──────── Record excerpts ────────

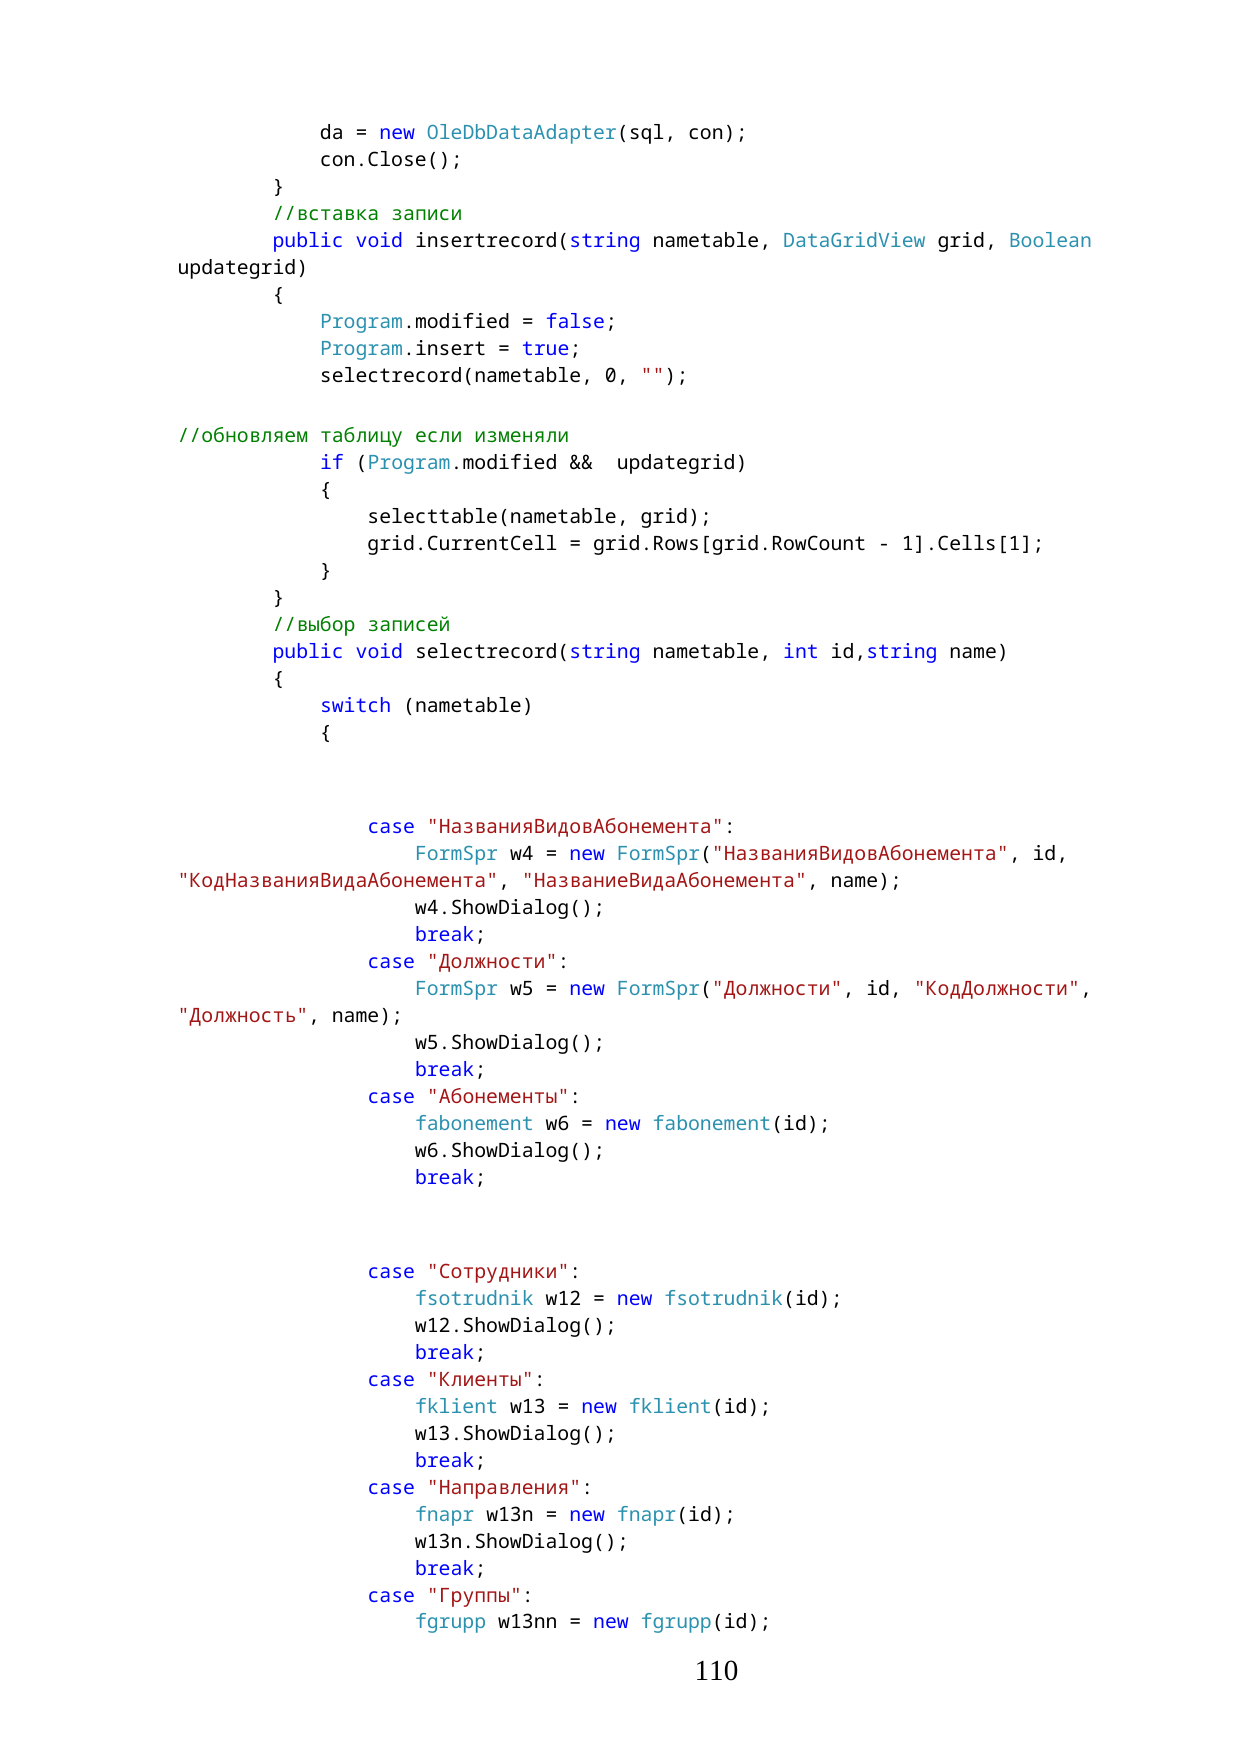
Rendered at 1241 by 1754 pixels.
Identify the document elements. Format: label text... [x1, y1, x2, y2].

text case "Группы": [177, 1581, 1181, 1608]
text selecttable(nametable, grid); [177, 502, 1181, 529]
text { [177, 280, 1181, 307]
text switch (nametable) [177, 691, 1181, 718]
text w12.ShowDialog(); [177, 1311, 1181, 1338]
text case "Должности": [177, 947, 1181, 974]
text case "НазванияВидовАбонемента": [177, 812, 1181, 839]
text } [177, 583, 1181, 610]
text { [177, 475, 1181, 502]
text break; [177, 920, 1181, 947]
text FormSpr w4 = new FormSpr("НазванияВидовАбонемента", id, "КодНазванияВидаАбонемента", "НазваниеВидаАбонемента", name); [177, 839, 1181, 893]
text //выбор записей [177, 610, 1181, 637]
text //вставка записи [177, 199, 1181, 226]
text w13.ShowDialog(); [177, 1419, 1181, 1446]
text w13n.ShowDialog(); [177, 1527, 1181, 1554]
text w6.ShowDialog(); [177, 1136, 1181, 1163]
text Program.insert = true; [177, 334, 1181, 361]
text case "Сотрудники": [177, 1257, 1181, 1284]
text public void insertrecord(string nametable, DataGridView grid, Boolean updategrid) [177, 226, 1181, 280]
text fabonement w6 = new fabonement(id); [177, 1109, 1181, 1136]
text fklient w13 = new fklient(id); [177, 1392, 1181, 1419]
text { [177, 718, 1181, 745]
text grid.CurrentCell = grid.Rows[grid.RowCount - 1].Cells[1]; [177, 529, 1181, 556]
text fsotrudnik w12 = new fsotrudnik(id); [177, 1284, 1181, 1311]
text fgrupp w13nn = new fgrupp(id); [177, 1608, 1181, 1635]
text da = new OleDbDataAdapter(sql, con); [177, 118, 1181, 145]
text break; [177, 1554, 1181, 1581]
text case "Направления": [177, 1473, 1181, 1500]
text } [177, 172, 1181, 199]
text if (Program.modified && updategrid) [177, 448, 1181, 475]
text { [177, 664, 1181, 691]
text case "Клиенты": [177, 1365, 1181, 1392]
text } [177, 556, 1181, 583]
text FormSpr w5 = new FormSpr("Должности", id, "КодДолжности", "Должность", name); [177, 974, 1181, 1028]
text break; [177, 1055, 1181, 1082]
text break; [177, 1446, 1181, 1473]
text break; [177, 1163, 1181, 1190]
text break; [177, 1338, 1181, 1365]
text w5.ShowDialog(); [177, 1028, 1181, 1055]
text public void selectrecord(string nametable, int id,string name) [177, 637, 1181, 664]
text selectrecord(nametable, 0, ""); [177, 361, 1181, 388]
text Program.modified = false; [177, 307, 1181, 334]
text case "Абонементы": [177, 1082, 1181, 1109]
text con.Close(); [177, 145, 1181, 172]
text //обновляем таблицу если изменяли [177, 421, 1181, 448]
text w4.ShowDialog(); [177, 893, 1181, 920]
text fnapr w13n = new fnapr(id); [177, 1500, 1181, 1527]
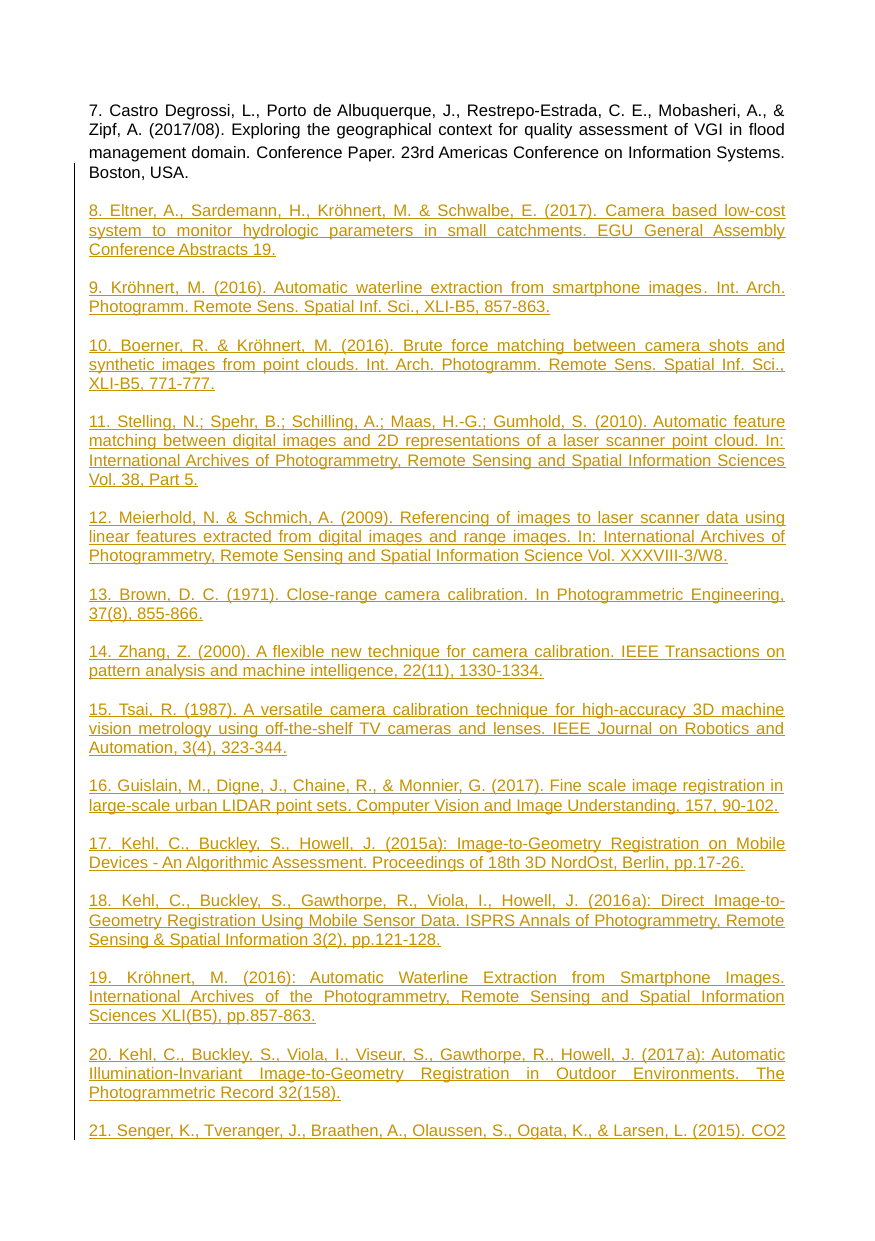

────────

» Work order: Each line above that contains the string "nametable" should be identified and copied.

» Completed exercise:
text selecttable(nametable, grid); [177, 502, 1181, 529]
text switch (nametable) [177, 691, 1181, 718]
text public void insertrecord(string nametable, DataGridView grid, Boolean updategrid) [177, 226, 1181, 280]
text public void selectrecord(string nametable, int id,string name) [177, 637, 1181, 664]
text selectrecord(nametable, 0, ""); [177, 361, 1181, 388]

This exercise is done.